Automate scenario analysis of constraints to achieve goals.
Product management leverages numerous factors to achieve optimal success with product outcomes such as constraints (limitations upon resources) and decisions decisions on those constraints.
Optimization allows team members to influence certain decisions about constraints, delivering differing results according to the team strategy.
In this article, I will demonstrate the use of using optimization to create a strategy for a fictitious tablet manufacturer (Tablix Maker).
The spreadsheet begins with Tablix Maker’s counts of semiconductors used for each tablet, its inventory, target delivery for each model, and profits forecasted for each model along with total profit.
Tablix Maker has two models – A and B. Each model requires a certain amount of semiconductors from a fixed inventory.
Finally, each model yields a profit.
To determine the total profit achieved, I will enter an objective function which uses each product’s constraint (target delivery for each model) with each model’s profit, to determine the total profit.
Now we have the expected total profit achieved – $11,00.
However, total profit does not account for semiconductors required or inventory, nor do we know if we have achieve the optimum target delivery for the inventory.
Excel provides the Solver utility which examines different scenarios using requirements and per unit profit to determine the best scenario for optimum profit.
Using the same spreadsheet, I will start the Solver utility using the Data tab -> Solver button.

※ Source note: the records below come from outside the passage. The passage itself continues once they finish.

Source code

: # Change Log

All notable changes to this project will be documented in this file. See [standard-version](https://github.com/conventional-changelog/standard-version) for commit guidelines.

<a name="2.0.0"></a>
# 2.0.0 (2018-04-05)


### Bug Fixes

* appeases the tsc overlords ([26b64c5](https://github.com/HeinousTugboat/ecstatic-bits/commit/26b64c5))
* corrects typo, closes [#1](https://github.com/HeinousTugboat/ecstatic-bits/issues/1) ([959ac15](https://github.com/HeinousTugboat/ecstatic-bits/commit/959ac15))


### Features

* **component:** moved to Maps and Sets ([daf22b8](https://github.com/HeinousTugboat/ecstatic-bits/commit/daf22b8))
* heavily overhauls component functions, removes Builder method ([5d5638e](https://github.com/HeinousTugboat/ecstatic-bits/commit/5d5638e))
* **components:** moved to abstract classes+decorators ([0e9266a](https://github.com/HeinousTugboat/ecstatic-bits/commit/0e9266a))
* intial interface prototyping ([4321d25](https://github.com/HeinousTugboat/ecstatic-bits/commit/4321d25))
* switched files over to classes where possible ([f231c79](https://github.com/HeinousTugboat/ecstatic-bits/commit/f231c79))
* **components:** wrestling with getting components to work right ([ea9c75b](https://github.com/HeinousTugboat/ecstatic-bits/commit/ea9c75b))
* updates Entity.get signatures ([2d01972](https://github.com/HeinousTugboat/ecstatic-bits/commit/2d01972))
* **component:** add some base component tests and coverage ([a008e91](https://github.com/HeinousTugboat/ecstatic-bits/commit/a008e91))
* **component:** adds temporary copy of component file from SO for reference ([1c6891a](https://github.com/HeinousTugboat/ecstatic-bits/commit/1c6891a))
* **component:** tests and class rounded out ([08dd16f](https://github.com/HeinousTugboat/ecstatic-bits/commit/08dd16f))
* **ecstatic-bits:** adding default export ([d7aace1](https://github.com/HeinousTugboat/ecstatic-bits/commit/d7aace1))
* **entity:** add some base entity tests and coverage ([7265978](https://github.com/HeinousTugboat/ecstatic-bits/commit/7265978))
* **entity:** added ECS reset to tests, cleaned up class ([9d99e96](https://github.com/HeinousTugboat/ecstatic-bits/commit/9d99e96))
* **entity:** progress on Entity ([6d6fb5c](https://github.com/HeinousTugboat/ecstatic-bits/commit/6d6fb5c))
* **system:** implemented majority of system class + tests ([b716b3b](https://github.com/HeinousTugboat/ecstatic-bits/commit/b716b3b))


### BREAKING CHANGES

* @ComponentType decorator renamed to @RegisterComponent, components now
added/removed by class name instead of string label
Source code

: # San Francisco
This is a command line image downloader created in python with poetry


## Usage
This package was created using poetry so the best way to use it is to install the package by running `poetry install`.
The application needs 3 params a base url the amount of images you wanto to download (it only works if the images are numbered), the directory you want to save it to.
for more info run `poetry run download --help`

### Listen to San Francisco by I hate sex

I’ll set the location of the objective function, tell Solve which cells it may change (target delivery), then add constraints when running through various scenarios no more than 150 of Tablet A models, and no more than 200 Table B may be produced respectively.
Upon pressing Solve, I see Solver determine the best strategy for Tablix Maker models is for them to produce 40 of Tablet and 200 of Tablet B, for a total profit of $11,400.